Cooperative moves gained traction since the right-wing United Future Party, the largest opposition party with 103 lawmakers, and center-right People’s Party with three lawmakers launched a joint study program called the People’s Future Forum in early June, where party leaders and lawmakers share and discuss the future course of their policy directions.
According to Rep. Kwon Eun-hee, floor leader of the People’s Party, the two parties selected the basic income system for young people and families with infants as a policy project that could lead to legislation.
Recently, unconditional cash support has emerged as a hot potato issue in the political scene after Kim Chong-in, interim leader of the United Future Party, suggested it is time for the party to reconsider it. Universal welfare has been a typical liberal policy agenda item, but conservatives have been warming up to the idea after the recent coronavirus relief money payouts received wide public support.
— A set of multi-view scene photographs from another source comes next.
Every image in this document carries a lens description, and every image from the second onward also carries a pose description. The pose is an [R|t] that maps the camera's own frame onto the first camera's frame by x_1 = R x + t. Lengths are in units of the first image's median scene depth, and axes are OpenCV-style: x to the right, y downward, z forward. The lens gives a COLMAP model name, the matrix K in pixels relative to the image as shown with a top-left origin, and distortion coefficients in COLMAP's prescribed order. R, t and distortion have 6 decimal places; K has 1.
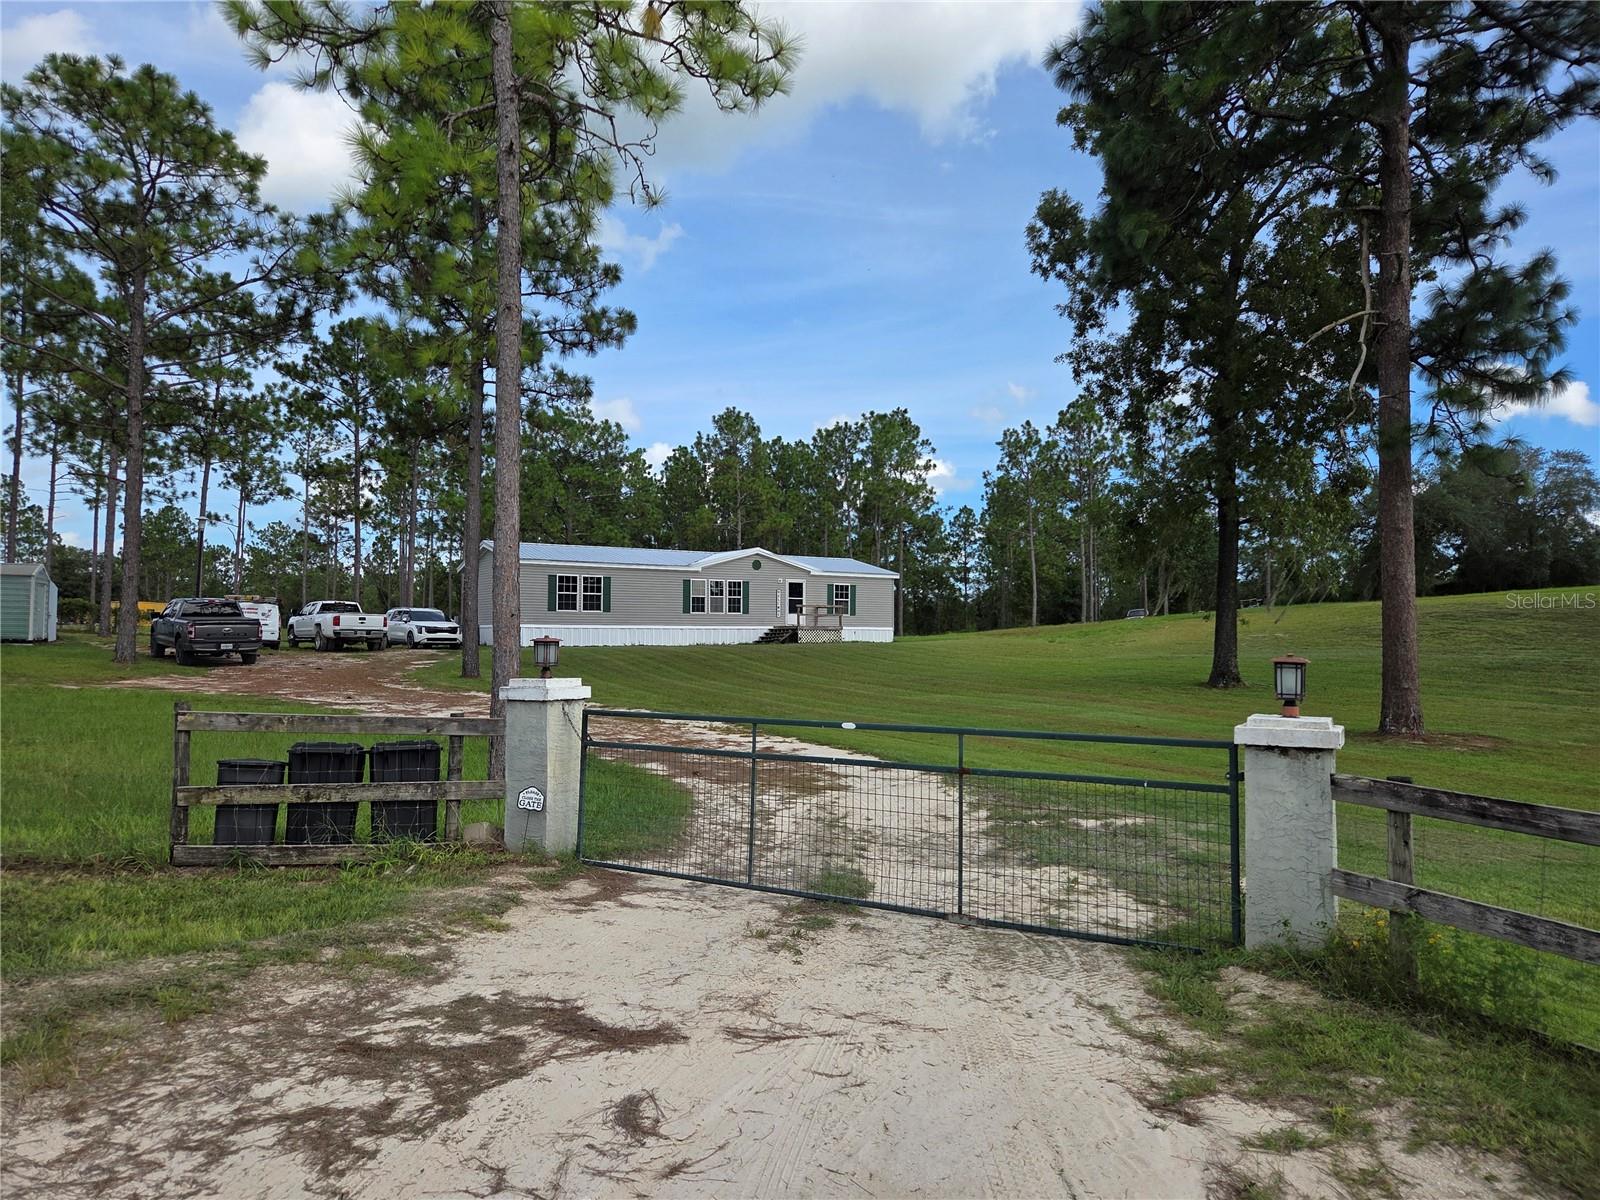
lens RADIAL K [[1058.2, 0, 779.4], [0, 1058.2, 598.1], [0, 0, 1]] dist [0.047541, -0.032796]
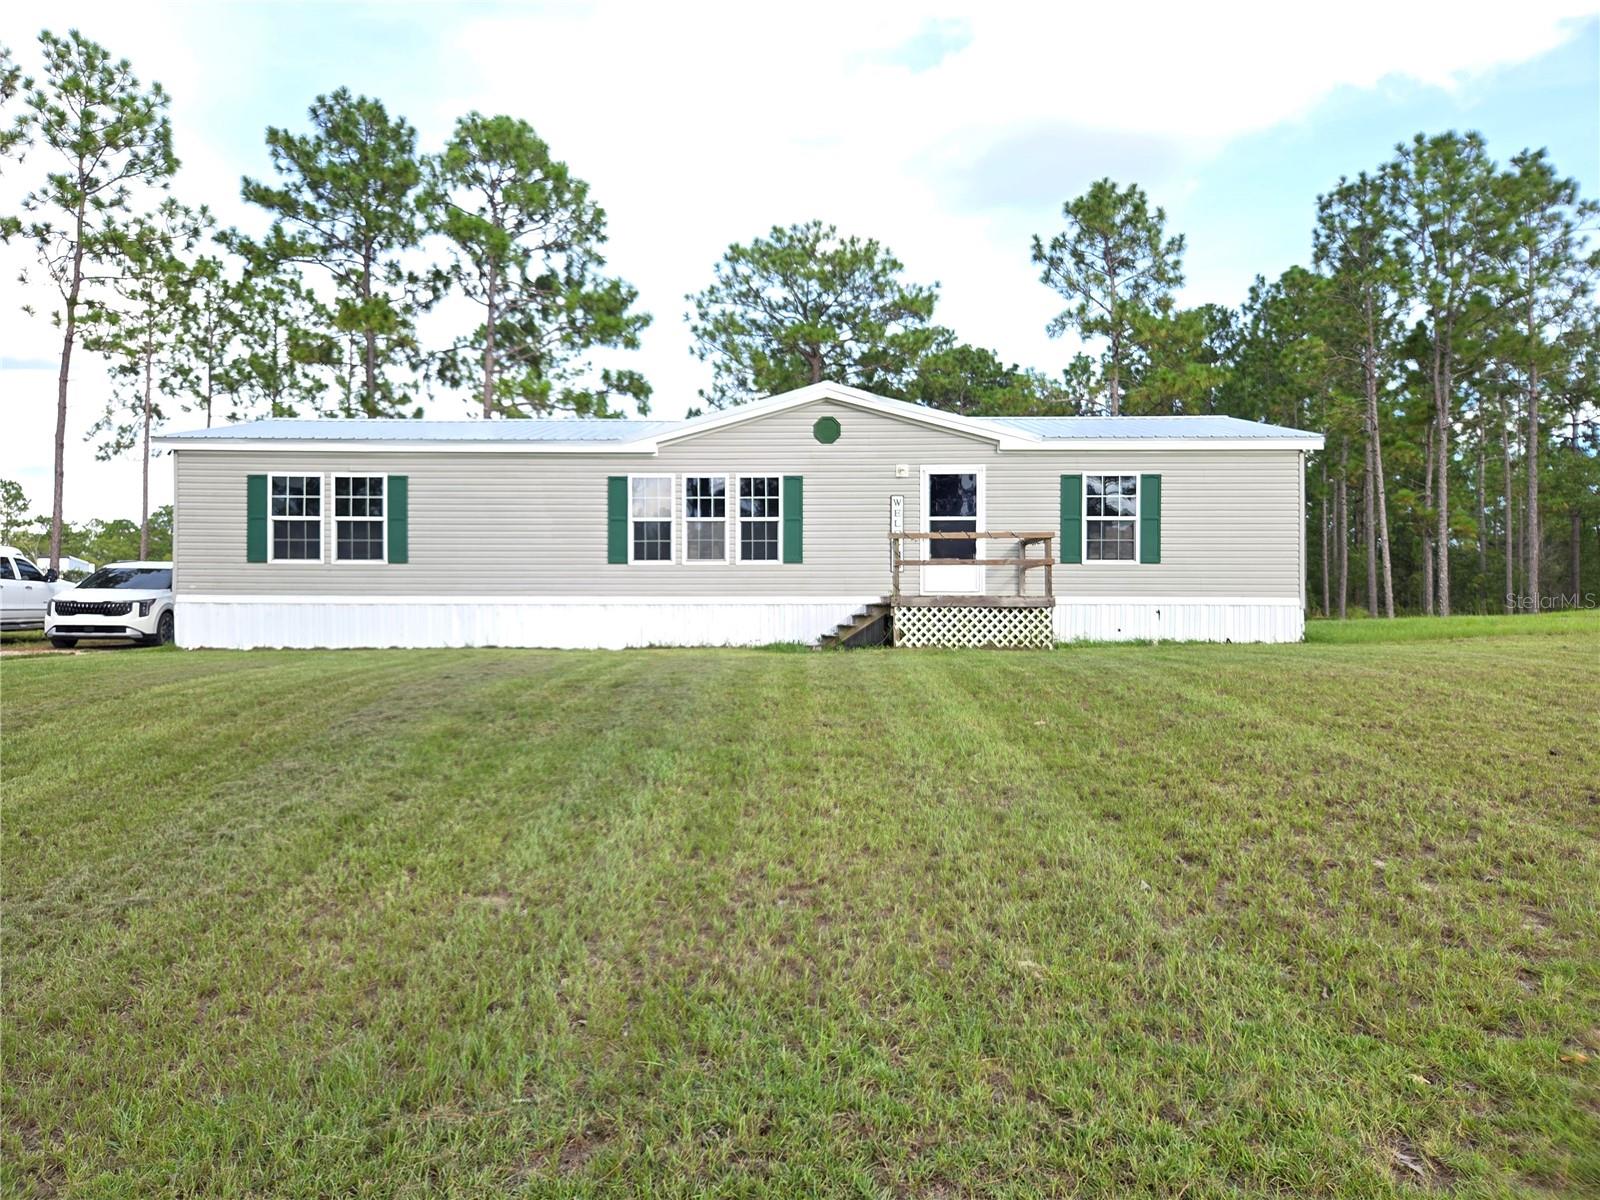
lens RADIAL K [[1058.2, 0, 800.2], [0, 1058.2, 591.9], [0, 0, 1]] dist [0.047541, -0.032796]
pose [[0.843507, -0.005532, -0.537089, 0.149080], [0.020211, 0.999566, 0.021445, 0.015013], [0.536737, -0.028944, 0.843253, 0.602367]]
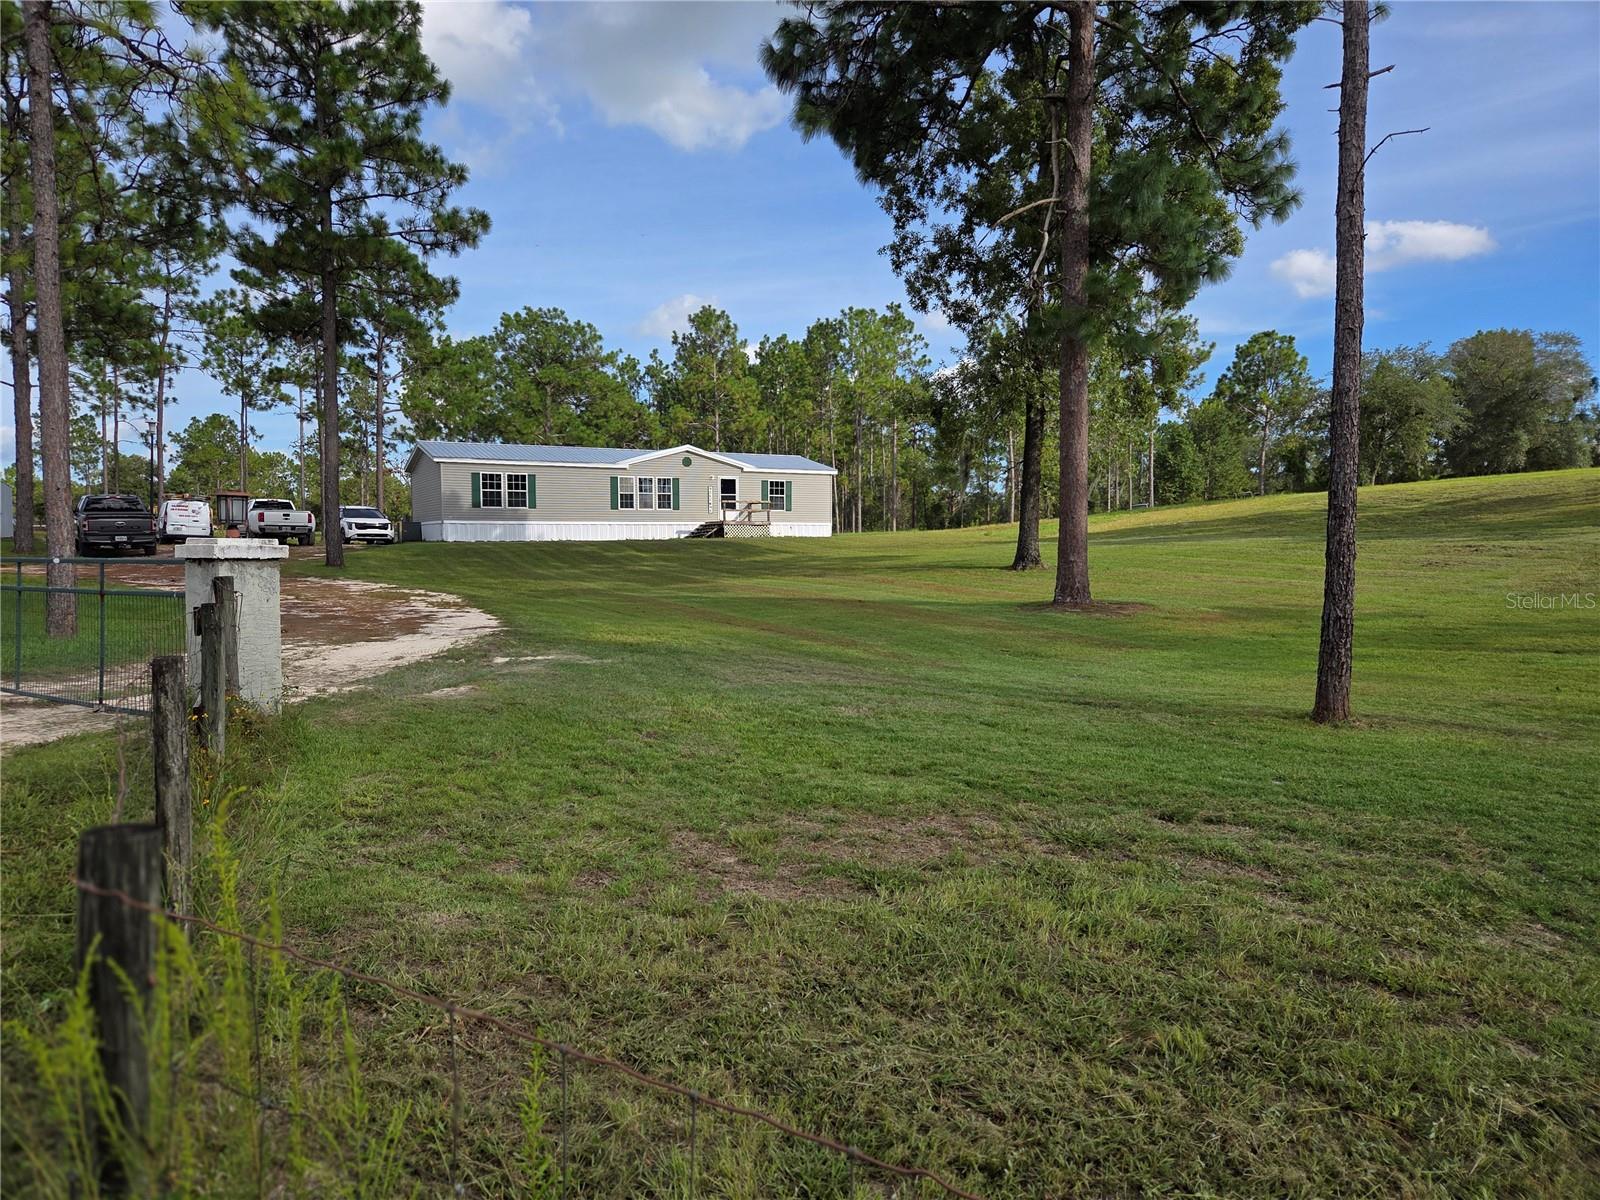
lens RADIAL K [[1058.2, 0, 802.2], [0, 1058.2, 601.7], [0, 0, 1]] dist [0.047541, -0.032796]
pose [[0.998320, -0.004334, -0.057772, 0.132088], [0.009738, 0.995563, 0.093595, 0.007576], [0.057110, -0.094000, 0.993933, -0.026695]]
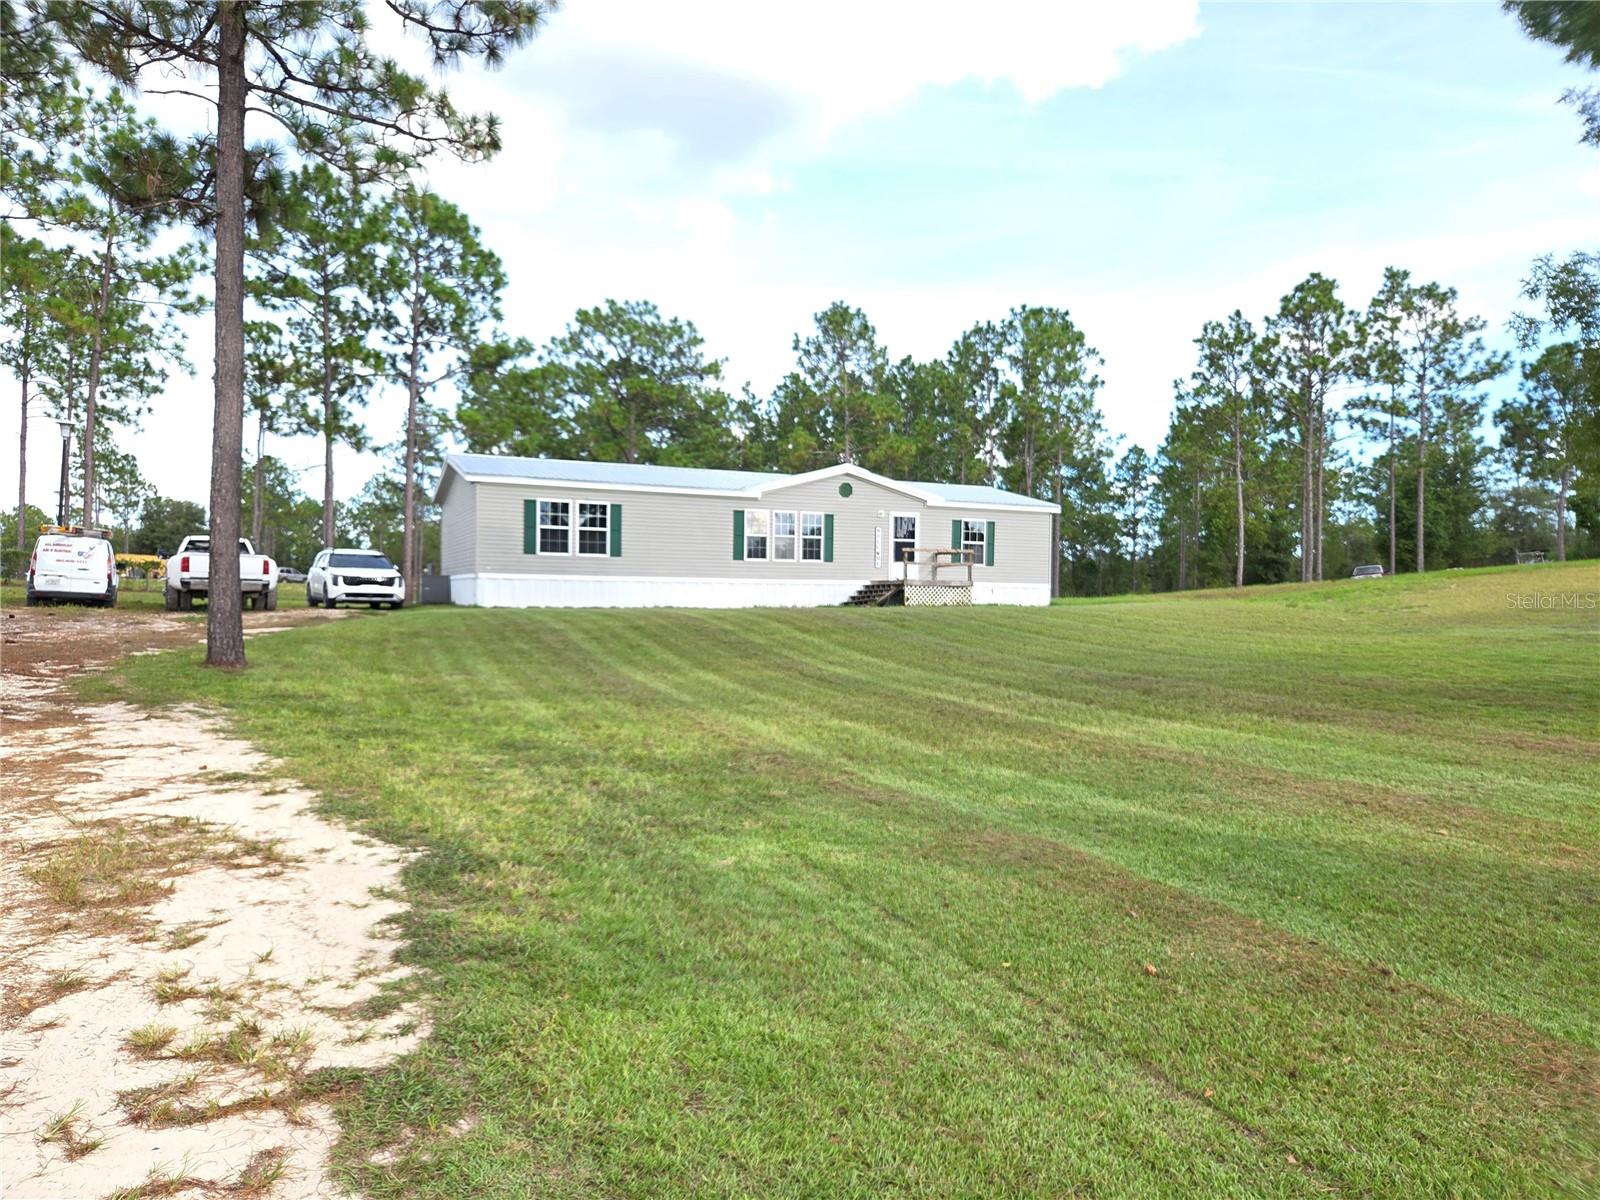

“Policies and its direction that Kim Chong-in put forward match with policy projects that People’s Party has been reviewing,” Kwon said.
On Friday, the two political groups jointly submitted a resolution calling for fairness for Justice Minister Choo Mi-ae, who came under criticism for allegedly abusing her power to disrupt the prosecution’s investigations on powerful figures.
Kwon recently had a series of meetings with her United Future Party counterpart Joo Ho-young and the party’s chief policymaker Lee Jong-bae to discuss ways that the two parties could band together on policymaking.
The main opposition party needs political leverage to stop the ruling Democratic Party, which practically holds a supermajority with 176 seats in the 300-member unicameral parliament.
Buoyed by the unprecedented grip on the assembly, the ruling party pushed ahead with forming parliamentary standing committees and passed a third extra budget bill despite the opposition party’s boycott of the sessions.
Further sharp disputes are widely expected on the road as thorny issues are waiting to be resolved in July, including an establishment of a new anti-corruption investigative agency to probe high-raking public officials and measures aimed at cooling the real estate market.
As much as the United Future Party, the People’s Party needs to bolster its presence. Trying to break away from old politics, former presidential candidate Ahn Cheol-soo launched the party just two months before the April general elections, but only received lukewarm response from voters, who granted them three parliamentary seats.
Ahn has ruled out the possibility of forging a coalition with other parties, stressing he would keep his pledge to build a practical and moderate group.